The former California attorney-general makes history as she has become the first woman, and first woman of colour, elected as vice-president in the US.
“This election is about so much more than Joe Biden or me,” she said in a tweet. “It’s about the soul of America and our willingness to fight for it.”
She acknowledged the monumental task that she faces together with Mr Biden in bringing together a divided US after four years of Donald Trump as president, adding that: “We have a lot of work ahead of us. Let’s get started.”
Sebastian Payne in London
Joe Biden’s victory has been welcomed by opposition politicians in London. Keir Starmer, leader of the Labour party, was the first British politician to respond to the election result.
“He ran a campaign on the values that we in the United Kingdom share – decency, integrity, compassion and strength. And I want to congratulate Kamala Harris on being elected Vice-President, the first woman of colour to take that role,” he said.
The opposition leader also attempted to draw parallels with his own electoral message: “Their victory is one for hope and unity over dishonesty and division. Millions of Americans of all backgrounds and ages have come together to vote for a better, more optimistic future. . . .Joe Biden and the Democrats have always shared Labour’s values and the links between our two parties remain strong. I am looking forward to building on this and forging an even stronger relationship between the UK and the USA.”
Demetri Sevastopulo and Mamta Badkar
Moments after being elected the 46th president of the United States Joe Biden said he was “honored and humbled by the trust the American people have placed in me” and reiterated his message of unity saying he will “be a President for all Americans”.
“With the campaign over, it’s time to put the anger and the harsh rhetoric behind us and come together as a nation,” Mr Biden said in a statement. “It’s time for America to unite. And to heal. We are the United States of America. And there’s nothing we can’t do, if we do it together.”
Jennifer O’Malley Dillon, his campaign manager and the first woman to lead a successful presidential bid, told reporters that she was “ecstatic” at the result. “A great day for this county,” she added.
Mr Biden also tweeted the following message, which was accompanied by a video set to ‘America the Beautiful’ by Ray Charles:
Mr Trump rejected the outcome of the election, saying his opponent was “rushing to falsely pose as the winner”. In a statement, Mr Trump said his campaign on Monday would “start prosecuting our case in court to ensure election laws are fully upheld and the rightful winner is seated”.

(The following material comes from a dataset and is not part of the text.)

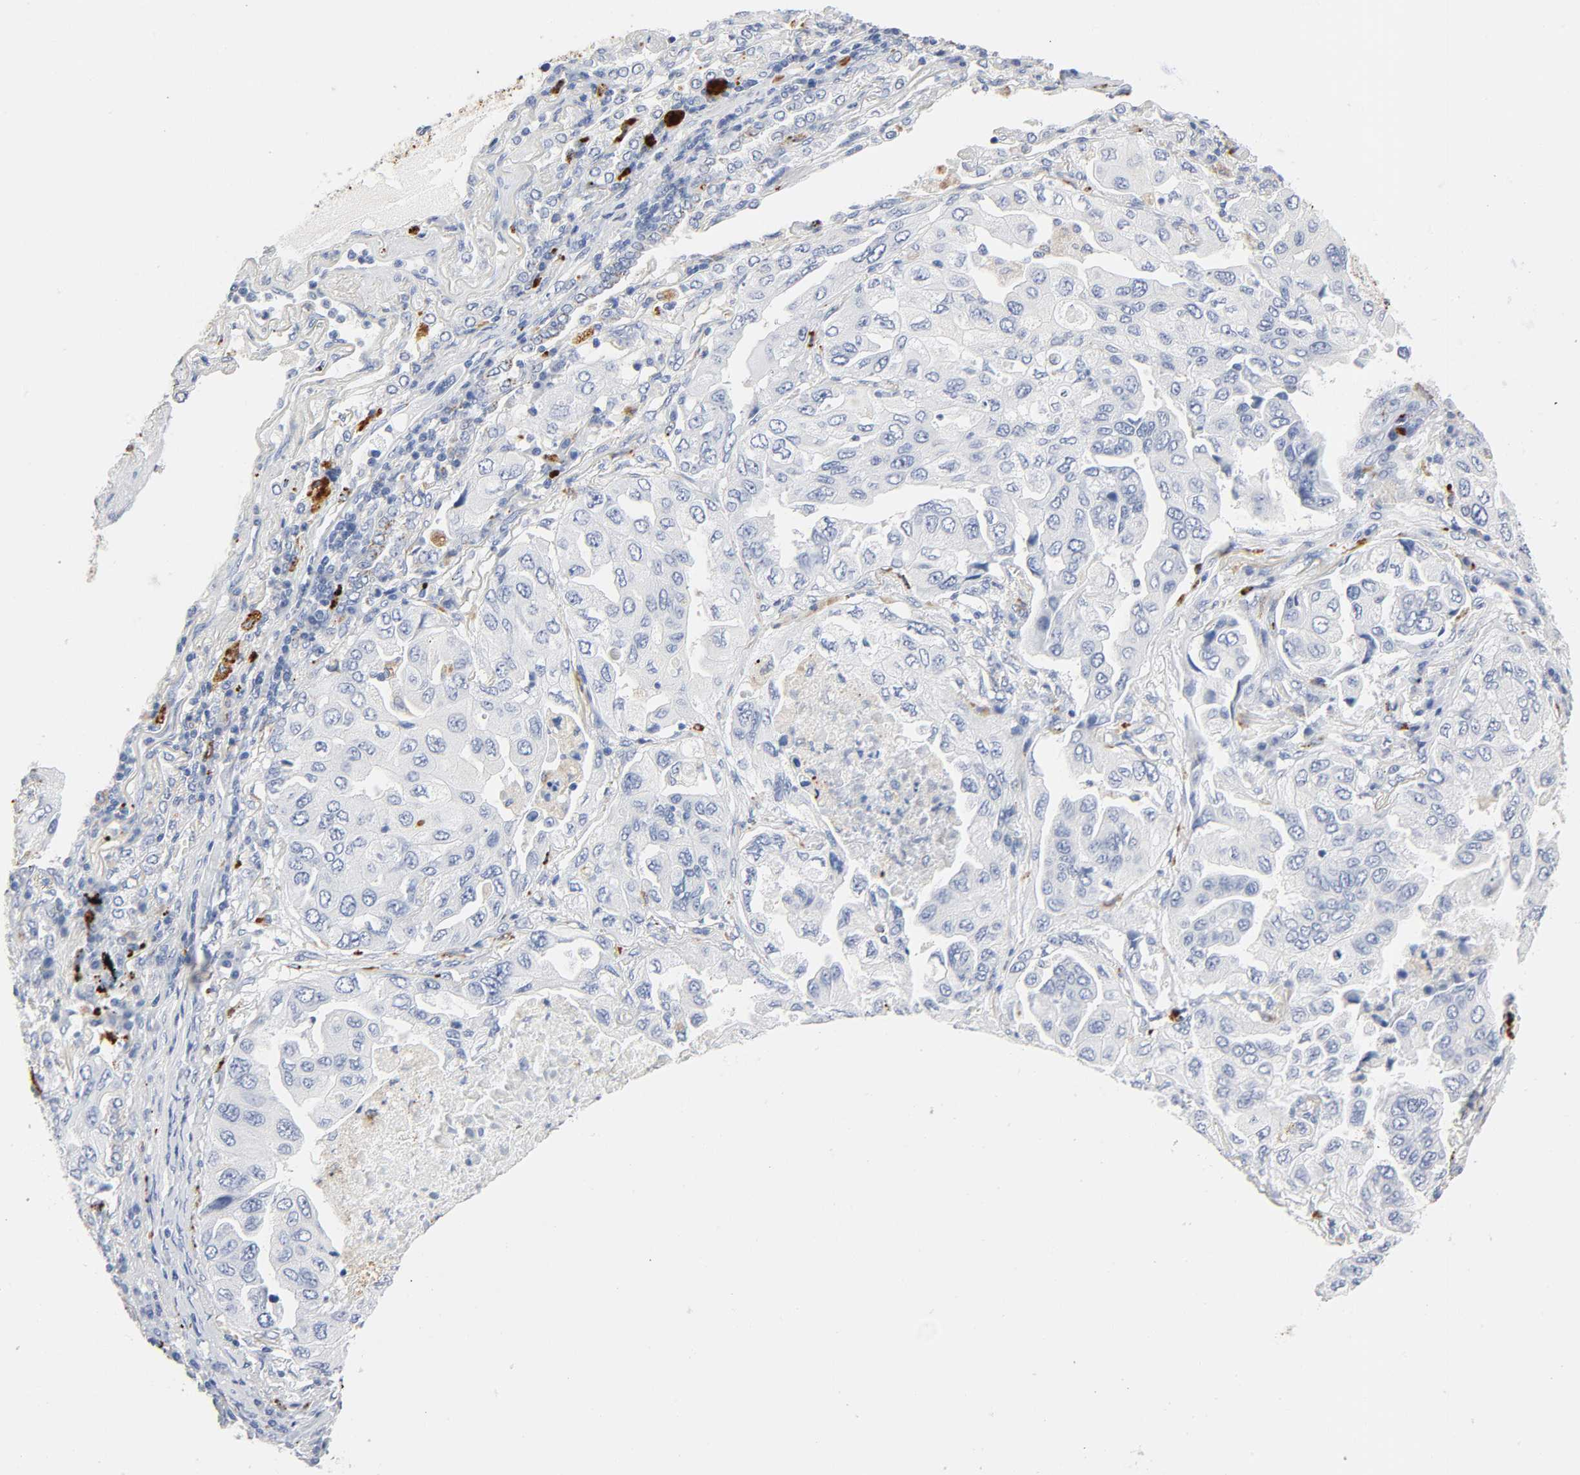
{"staining": {"intensity": "negative", "quantity": "none", "location": "none"}, "tissue": "lung cancer", "cell_type": "Tumor cells", "image_type": "cancer", "snomed": [{"axis": "morphology", "description": "Adenocarcinoma, NOS"}, {"axis": "topography", "description": "Lung"}], "caption": "Immunohistochemistry (IHC) of human adenocarcinoma (lung) shows no staining in tumor cells. (Immunohistochemistry, brightfield microscopy, high magnification).", "gene": "PLP1", "patient": {"sex": "female", "age": 65}}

“It remains shocking that the Biden campaign refuses to agree with this basic principle and wants ballots counted even if they are fraudulent, manufactured, or cast by ineligible or deceased voters,” Mr Trump said, repeating claims from this campaign in recent days that have not been backed up by any solid evidence.
Joe Biden has won the hard-fought battle for Pennsylvania, according to the Associated Press, giving the Democratic nominee enough electoral votes to become the next president of the United States.
Mr Biden’s victory in Pennsylvania came after President Donald Trump’s sizable election day lead was whittled away as the former vice-president scored huge margins of victory in ballots counted in the urban centres of Philadelphia and Pittsburgh over the last 48 hours.
With the Pennsylvania victory, Mr Biden now has 284 electoral votes, well above the 270 needed to win the presidency. Mr Trump’s legal team has challenged the Pennsylvania count in court, however.
The AP declaration that Mr Biden had won the presidency came roughly an hour after Mr Trump arrived at his golf course in Virginia, just across the Potomac river from the White House.
While Democrats were euphoric, some Republicans continued to hold out the possibility that Mr Trump could win. “From the Republican point of view, we’re not convinced it’s over yet,” Rick Santorum, a former Pennsylvania Republican senator said on CNN.